Call me Scrooge, Grinch, Mr. Heat Miser or whatever other holiday-related term of derision you like, but I long ago had my fill of such amorphous concepts as “paying it forward,” “giving back” and the always-inane “random acts of kindness.”
The above actions celebrate that which was once recognized as simple decency.
But in today’s world, where the navel-gazer is king, it’s not enough to be good to one another: Lack of recognition would almost appear to invalidate civility in the eyes of many.
First, the terms “pay it forward” and “give back,” logically speaking, make little sense.
You can’t pay something forward. You can do something nice for someone without them knowing it – but, of course, if you crow about it, you’re really just serving your own purposes.
And “giving back” implies that you took something in the first place. Athletes, entertainers and corporate bigwigs like to throw around the term “giving back,” particularly when visiting their old stomping grounds.
Unless they had their athletic, entertainment or business talents conferred upon them, like royalty bequeathing a title on a noble, they probably had to work very hard over many years to reach their level of accomplishment.

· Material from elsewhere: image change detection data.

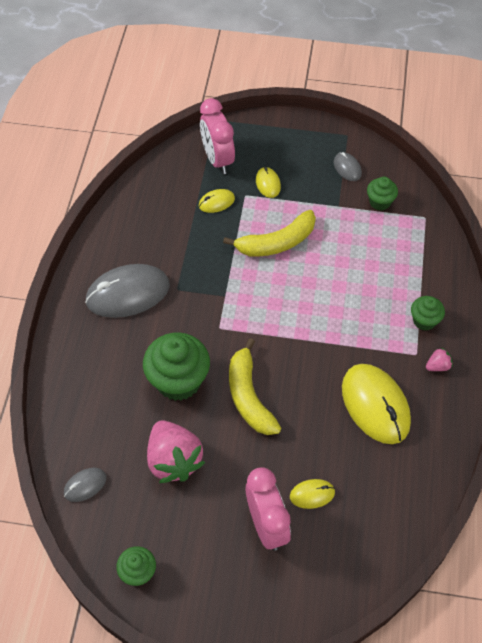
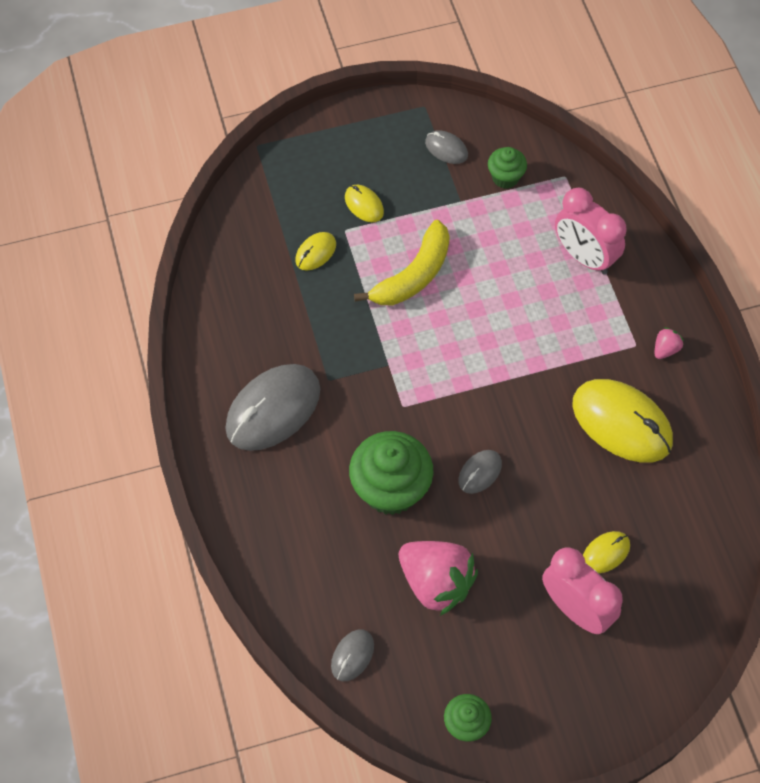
camera: 25 degrees left, 5 degrees up
(217, 159) = (287, 197): pink clock -> pink clock (584, 256)
(249, 396) = (479, 472): yellow banana -> grey mouse
(424, 321) = (625, 302): green cupcake -> none

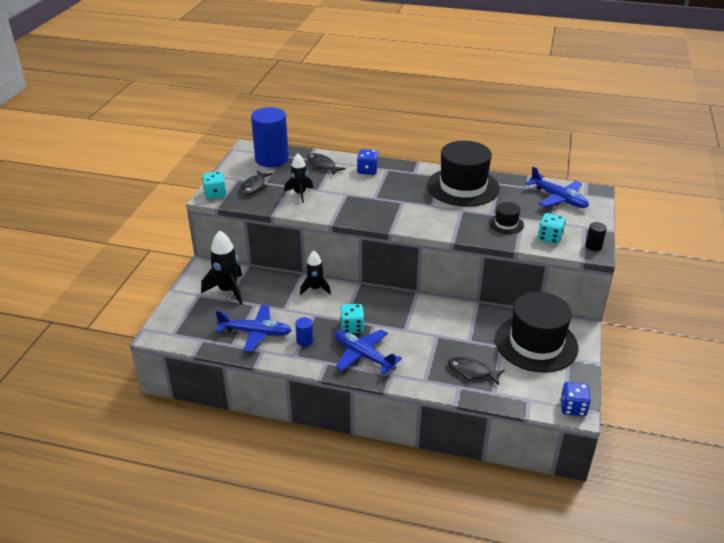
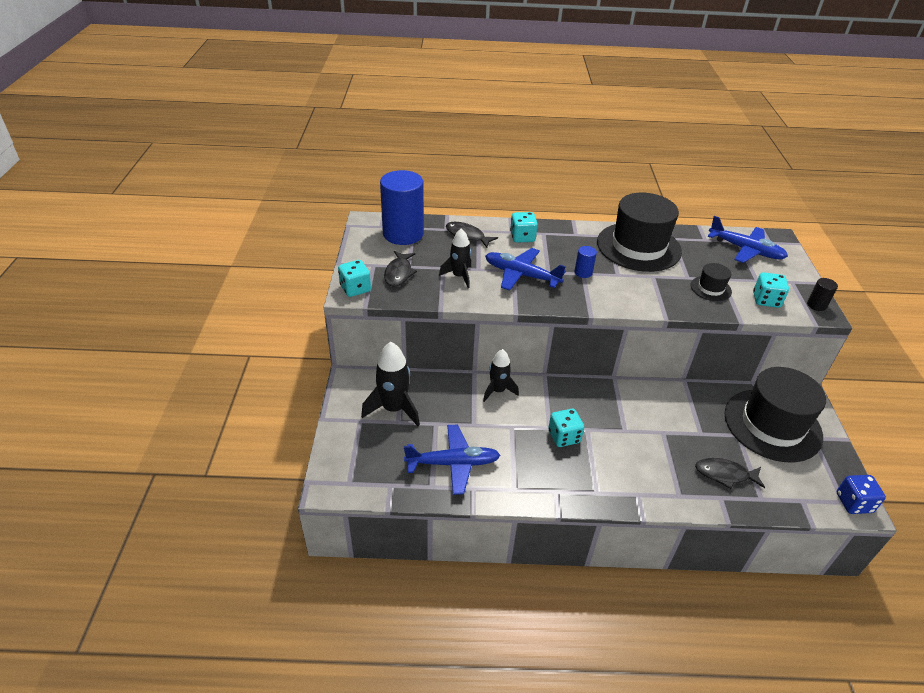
camera: 15 degrees left, 5 degrees up
(304, 340) = (517, 465): blue cylinder -> blue cylinder (583, 272)
(363, 355) = (595, 474): blue plane -> blue plane (521, 275)
(367, 170) = (522, 237): blue dice -> turquoise dice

A multi-millionaire football player, for example, likely spent thousands of hours lifting weights, running sprints and getting pounded on the practice field over the course of 20-plus years in order to earn the sum which now sits in his bank account.

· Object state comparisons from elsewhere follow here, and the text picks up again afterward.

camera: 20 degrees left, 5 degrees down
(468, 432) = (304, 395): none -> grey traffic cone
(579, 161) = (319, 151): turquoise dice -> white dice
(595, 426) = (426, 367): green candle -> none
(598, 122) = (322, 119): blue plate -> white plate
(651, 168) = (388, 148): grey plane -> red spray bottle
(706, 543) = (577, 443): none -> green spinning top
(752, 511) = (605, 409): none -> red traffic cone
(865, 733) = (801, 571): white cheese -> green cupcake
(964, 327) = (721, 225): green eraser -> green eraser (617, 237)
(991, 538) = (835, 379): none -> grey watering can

If he wants to help others, great; but he doesn’t owe it to anyone to “give back.”
You can’t avoid the giving-back phenomenon, even when Christmas shopping online. Companies now routinely advertise their sense of ‘responsibility’ by offering customers ways to ‘give back’ – so instead of buying stuff like a soulless materialist wretch (to be handed over to your equally materialist friends or family), you can also give a dollar for breast-cancer research or animal rescue.
You’ll temporarily feel better about yourself, and the company gets credit for its humanitarian values, so everybody wins. But if you choose to ignore the silly ‘give back’ icon and move ahead with your purchase, you’ve got another tiny reason to feel morally inferior.

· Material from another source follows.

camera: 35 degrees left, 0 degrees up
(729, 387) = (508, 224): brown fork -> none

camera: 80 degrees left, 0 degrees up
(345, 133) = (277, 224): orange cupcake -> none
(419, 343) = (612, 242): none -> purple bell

Maybe it’s all for the good, but I do wonder about the sheer smallness of much of it. A local radio show I heard recently brought in an ‘expert’ in giving back. Her counsel: If you can’t afford to donate money, try giving back in ‘little ways’ – such as grabbing a shopping cart on your way into the supermarket so the bag boy won’t have to do it. How strange that in our post-religious society, simple errands become fraught with notions of guilt and righteousness.
My friend included perhaps the most sanctimonious example of “giving back” that I’ve come across in a long, long time in his Journal piece. Not surprisingly, it’s from a politician, our state’s chief executive. He writes:
“I (recently) received a news release announcing a ‘Christmas Challenge’ issued by my state’s governor. ‘I want to challenge each and every family to do one random act of kindness,’ Gov. Nikki Haley wrote. ‘Whether it’s having a soldier for dinner because they (sic) don’t have a family nearby to go to, visiting a nursing home, or baking cookies for an elderly neighbor, each act of kindness can help affect our state for the better. If every family in South Carolina commits to doing this, we would have 5 million kind acts across our state. How special would that be?’”
Speaking of special, here’s a couple of things that would make my day:
One, that my governor understood her state has 5 million residents, rather than 5 million families; and
Two, that the populace as a whole might be willing, for even a short time, to go about their lives without looking to be patted on the back and having their praises sung to the high heavens for doing what, a couple of generations ago, would have been considered nothing more than common courtesy.
(Top: A random act of kindness. Unfortunately, the plant needed water and died soon after the well-intentioned but dim-witted soul left.)